Sí, empezamos a trabajar en lo que se llama turismo social con el Ministerio de Turismo y el de Desarrollo Social por licitación. Esto tiene que ver con la política del gobierno para que personas que no tenían acceso al turismo puedan acceder. Es un programa de turismo con la colaboración del Estado que es quien paga el transporte. Al ganar la licitación Turismar pone los ómnibus.
¿Cómo ha variado el cliente desde que empezó a trabajar en la empresa hasta hoy?

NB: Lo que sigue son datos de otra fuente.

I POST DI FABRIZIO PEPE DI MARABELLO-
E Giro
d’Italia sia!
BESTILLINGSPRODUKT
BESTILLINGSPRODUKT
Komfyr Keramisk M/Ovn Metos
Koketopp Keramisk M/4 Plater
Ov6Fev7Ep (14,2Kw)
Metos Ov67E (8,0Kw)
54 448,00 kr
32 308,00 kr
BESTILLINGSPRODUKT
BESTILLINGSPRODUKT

Cuando empezamos a viajar hasta Santa Clara muchas veces el estado de los arroyos impedía que el ómnibus circulara. A veces había que parar y quedarse a pernoctar en una estancia, o los pasajeros se bajaban en un repecho con mucho barro a empujar, parecía el lejano Oeste norteamericano. Son cosas que hoy son impensables y está bien que así sea. Hoy hay una exigencia grande en todos los niveles y hay menos tolerancia. El cliente es más crítico y tiene menos tiempo, se nota que hay una variación muy grande en eso.
¿La empresa ha crecido?
En los últimos tres años crecimos un 100% en lo que respecta a volumen de kilómetros. Teníamos 200.000 ahora hacemos 400.000 (kilómetros). Además del turismo social, también creció el turismo particular: gente que alquila un ómnibus para hacer una excursión. Creemos que tiene que ver con la bonanza económica y el cambio de mentalidad de los uruguayos: la gente quiere salir y conocer. En cuanto a los viajes regulares, también aumentaron. Montevideo es una ciudad que se ha complejizado entonces la gente del interior está esperando a que llegue el fin de semana para volver a su lugar de origen. Antes eso era esporádico, ahora es constante. La gente quiere irse el viernes y volver el lunes lo más tarde posible. Sin embargo, este año notamos un cierto estancamiento, como si hubiéramos alcanzado un techo. Vemos además con preocupación el aumento del dólar porque nuestros insumos son en dólares. No sabemos cuánto influye el tema de Argentina y las elecciones en todo esto.